Gaussian elimination

We construct the augmented matrix of the system, which is the matrix $A$ with the column matrix $\mathbf{b}$ added as the fourth column.

The pivot is always an element of the main diagonal. The first pivot is in the first row and therefore in the first column.

We make zeros below the pivot, $\mathbf{{\color{red}1}},$ in the first column.

• The row of the pivot is the first row. And the pivot is now ${\color{red}{a_{11}}}.$
• The row of the pivot is left as it is.
• The row of the pivot is added to the other rows multiplied by a factor that is constructed with the pivot in the denominator and the element below the pivot in the numerator ($\mathbf{\color{blue}3}$ for the row $2$ and $\mathbf{\color{ForestGreen}1}$ for row $3$).

$$ \begin{array}{c} r_{1}\\[5pt] r_{2}\\[10pt] r_{3} \end{array}\left(\begin{array}{rrr|r} \mathbf{{\color{red}1}} & 1 & 3 & -2\\[5pt] \mathbf{\color{blue}3} & 0 & 1 & -1\\[10pt] \mathbf{\color{ForestGreen}1} & -2 & 1 & -3 \end{array}\right)\begin{array}{rrl} r'_{1} & = & r_{1}\\ r'_{2} & = & r_{2}-\dfrac{\mathbf{\color{blue}3}}{\mathbf{{\color{red}1}}}r_{1}\\ r'_{3} & = & r_{3}-\dfrac{\mathbf{\color{ForestGreen}1}}{\mathbf{{\color{red}1}}}r_{1} \end{array} $$

We make zeros under the pivot $\mathbf{{\color{red}{-3}}}$ in the second column.

• The pivot row is the second row. And the pivot is now ${\color{red}{a_{22}}}.$
• The row of the pivot and the rows above the pivot are left as they are.
• The row of the pivot is added to the remaining row multiplied by a factor that is constructed with the pivot in the denominator and the element below the pivot in the numerator, $\mathbf{\color{blue}{-3}}$.

$$ \begin{array}{c} r'_{1}\\[5pt] r'_{2}\\[5pt] r'_{3} \end{array}\left(\begin{array}{rrr|r} 1 & 1 & 3 & -2\\[5pt] 0 & \mathbf{{\color{red}{-3}}} & -8 & 5\\[5pt] 0 & \mathbf{\color{blue}{-3}} & -2 & -1 \end{array}\right)\begin{array}{rrl} r''_{1} & = & r'_{1}\\[5pt] r''_{2} & = & r'_{2}\\ r''_{3} & = & r_{3}-\dfrac{\mathbf{\color{blue}{-3}}}{\mathbf{{\color{red}{-3}}}}r'_{2} \end{array} $$

And we already have an upper triangular matrix (with zeros below the main diagonal).

=== Available data ===
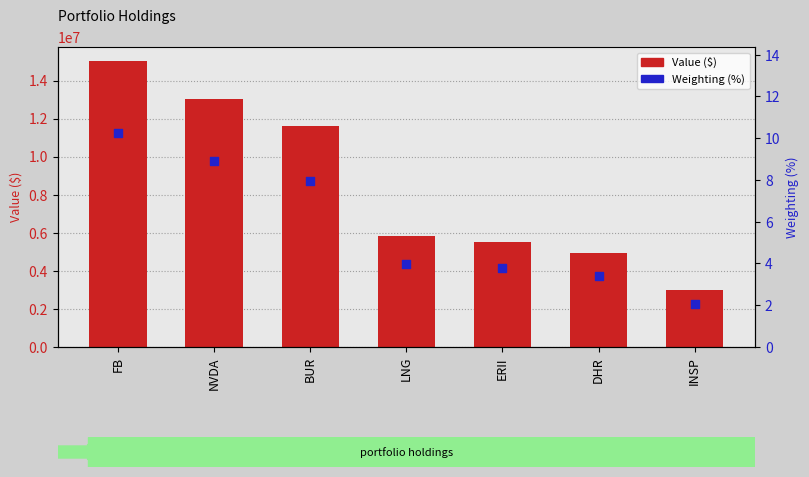

Which series contains the highest Y value?

Value ($)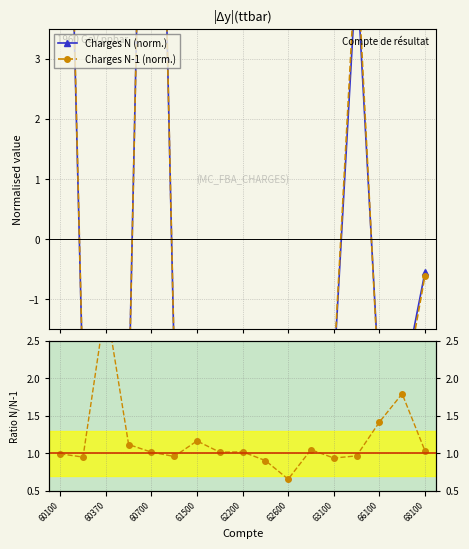

How many lines are shown in the chart?

3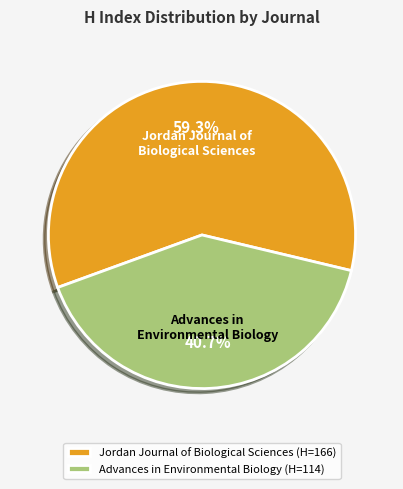

To the nearest percent, what is the difference between the largest and smallest slice percentages?

19%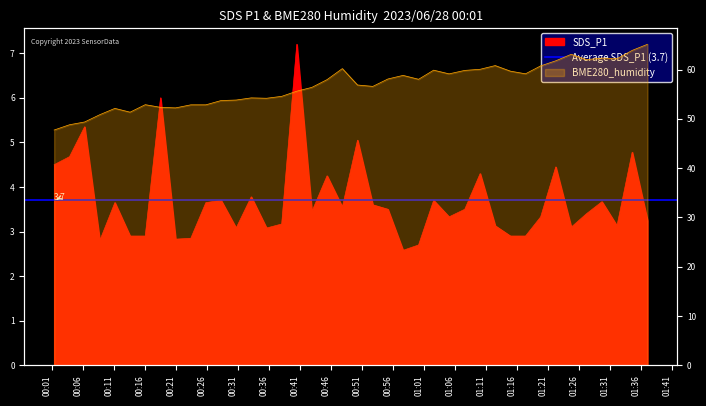

How many data points in SDS_P1 are less than 3?

9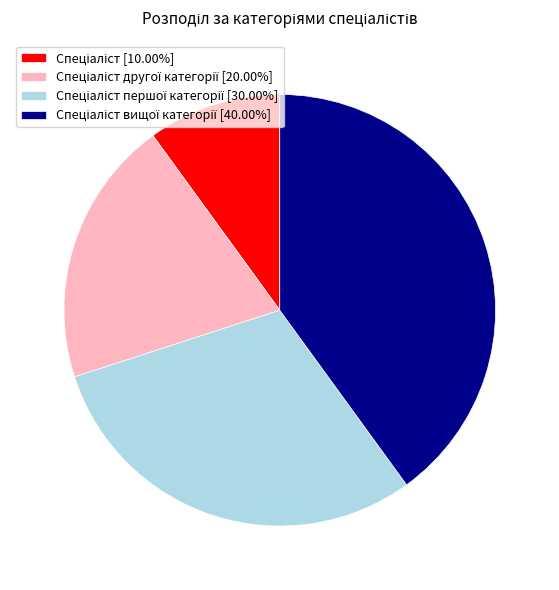

Is there any slice that represents more than half of the pie?

No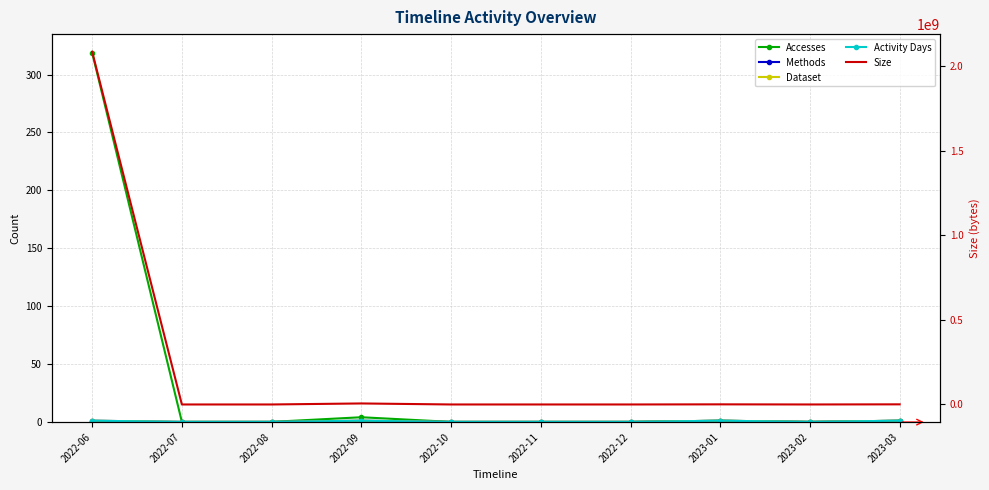

True or false: Dataset has more than 1 points higher than both neighbors.

True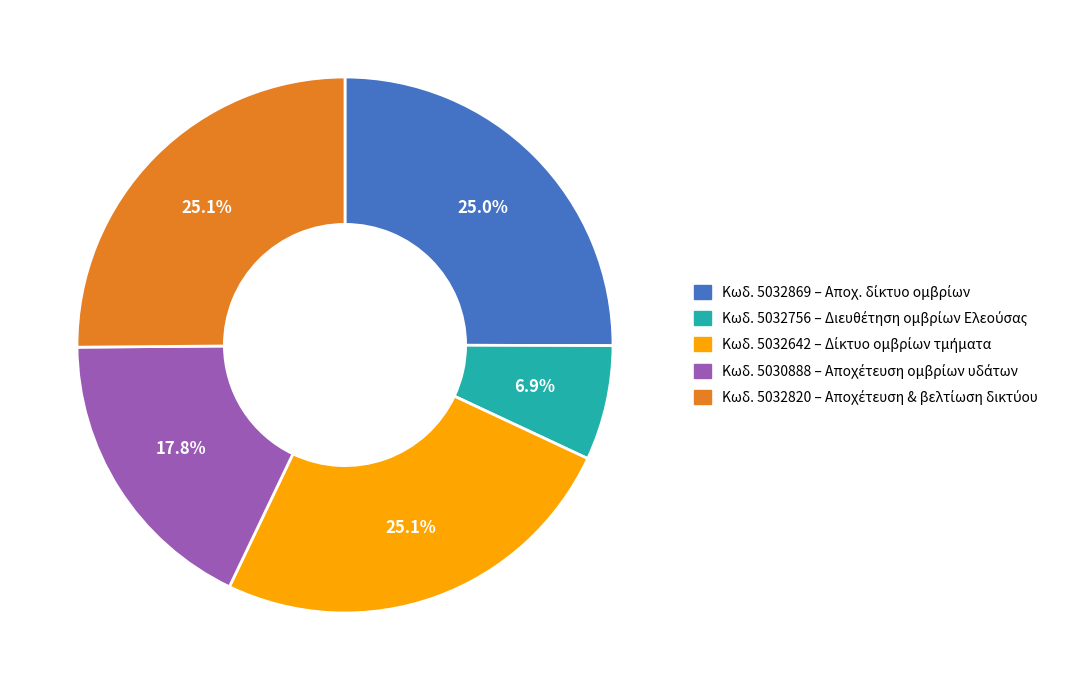

Is there any slice that represents more than half of the pie?

No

=== Required action 1 ===
In the Gaussian elimination excerpt, reproduce word for word everything from "Gaussian elimination" down to "for row $3$).".
=== Required action 2 ===
According to the Gaussian elimination excerpt, where is the pivot always found in the matrix?
=== Required action 3 ===
Decide whether each statement agrees with the Gaussian elimination excerpt. Answer yes or no for each, and quote the words from the excerpt that settle it.
(a) The augmented matrix is formed by putting the column matrix b in as the fourth column.
(b) When zeros are made in the first column, the row of the pivot is changed.
(c) The factor used to combine rows has the pivot in its numerator.

=== Result 1 ===
Gaussian elimination

We construct the augmented matrix of the system, which is the matrix $A$ with the column matrix $\mathbf{b}$ added as the fourth column.

The pivot is always an element of the main diagonal. The first pivot is in the first row and therefore in the first column.

We make zeros below the pivot, $\mathbf{{\color{red}1}},$ in the first column.

• The row of the pivot is the first row. And the pivot is now ${\color{red}{a_{11}}}.$
• The row of the pivot is left as it is.
• The row of the pivot is added to the other rows multiplied by a factor that is constructed with the pivot in the denominator and the element below the pivot in the numerator ($\mathbf{\color{blue}3}$ for the row $2$ and $\mathbf{\color{ForestGreen}1}$ for row $3$).

=== Result 2 ===
The pivot is always an element of the main diagonal.

=== Result 3 ===
(a) Yes: "with the column matrix $\mathbf{b}$ added as the fourth column"
(b) No: "The row of the pivot is left as it is."
(c) No: "constructed with the pivot in the denominator and the element below the pivot in the numerator"